Records supplied:
....
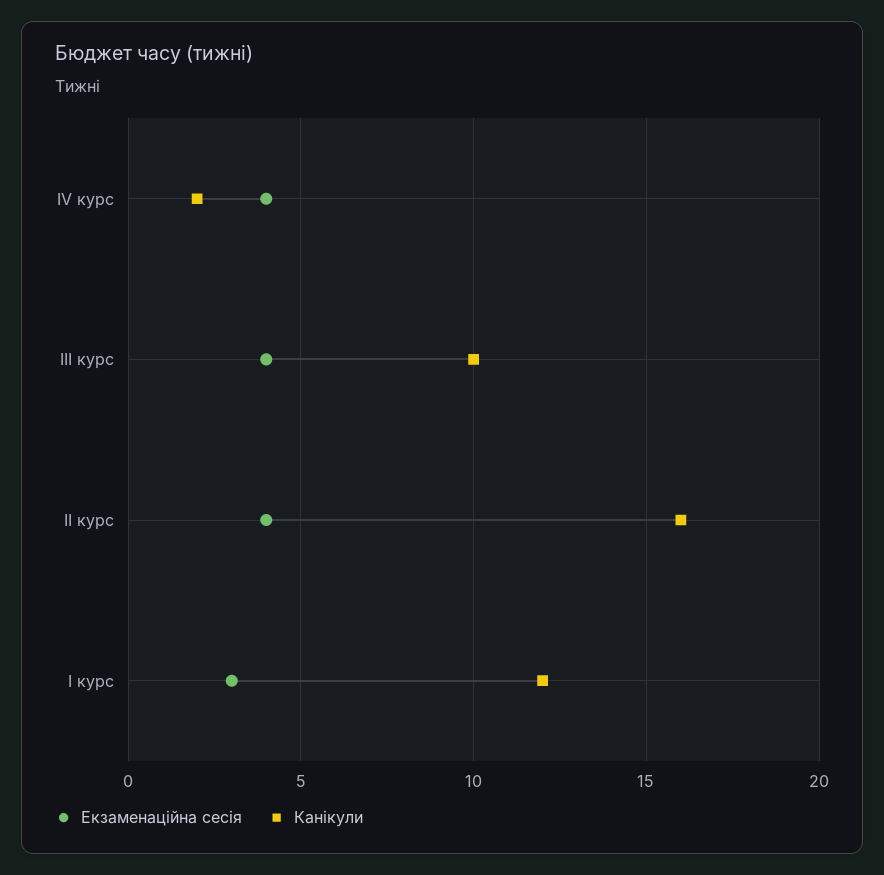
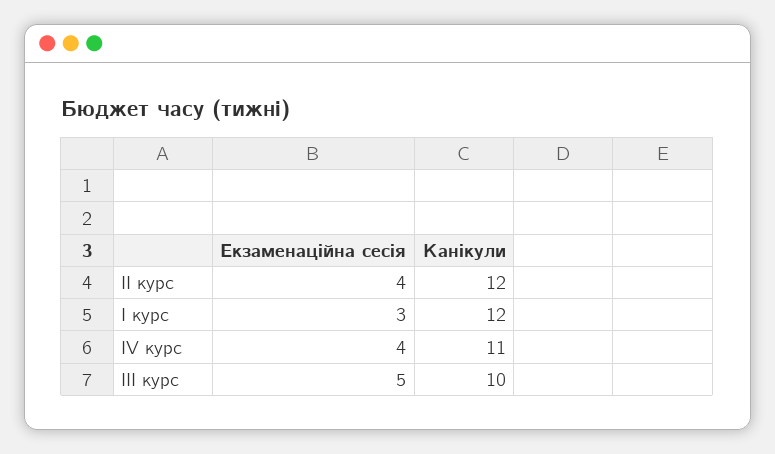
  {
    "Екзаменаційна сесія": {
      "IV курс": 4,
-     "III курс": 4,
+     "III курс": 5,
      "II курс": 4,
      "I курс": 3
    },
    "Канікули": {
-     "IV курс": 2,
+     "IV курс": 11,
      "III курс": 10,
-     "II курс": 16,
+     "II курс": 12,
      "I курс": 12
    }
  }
....
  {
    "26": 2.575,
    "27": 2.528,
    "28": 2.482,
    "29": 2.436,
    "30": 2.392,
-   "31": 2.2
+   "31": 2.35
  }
....
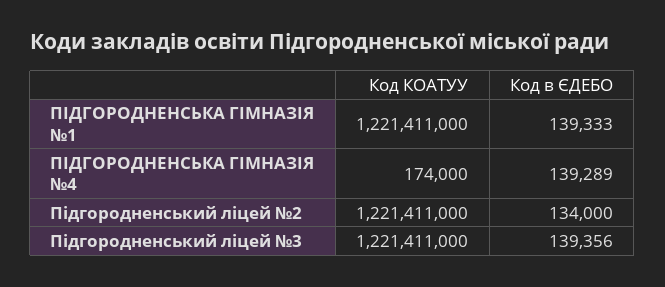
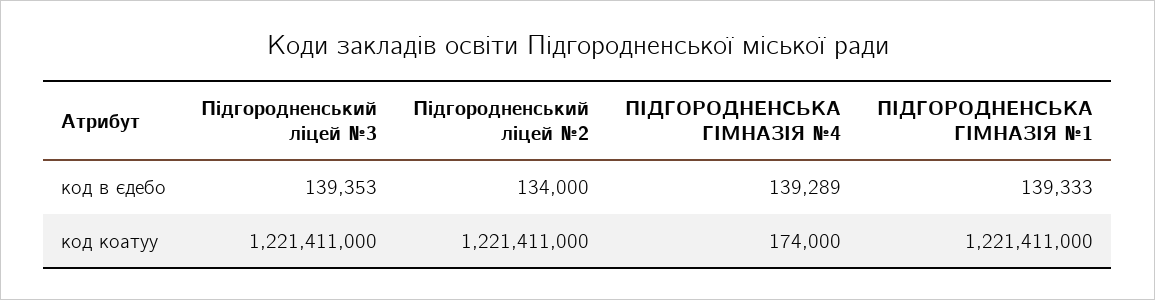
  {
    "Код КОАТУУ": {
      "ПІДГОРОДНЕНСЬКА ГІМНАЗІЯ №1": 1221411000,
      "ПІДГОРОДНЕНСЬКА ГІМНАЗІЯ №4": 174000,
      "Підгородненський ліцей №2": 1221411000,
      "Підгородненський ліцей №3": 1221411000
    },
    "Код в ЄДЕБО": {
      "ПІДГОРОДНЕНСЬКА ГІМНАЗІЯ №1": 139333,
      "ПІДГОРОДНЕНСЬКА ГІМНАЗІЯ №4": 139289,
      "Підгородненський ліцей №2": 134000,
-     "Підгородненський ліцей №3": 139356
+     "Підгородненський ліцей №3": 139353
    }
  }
....
Problem to work on:
Show every line of the listing in which the string "ліцей" can be found.

Exercise response:
      "Підгородненський ліцей №2": 1221411000,
      "Підгородненський ліцей №3": 1221411000
      "Підгородненський ліцей №2": 134000,
-     "Підгородненський ліцей №3": 139356
+     "Підгородненський ліцей №3": 139353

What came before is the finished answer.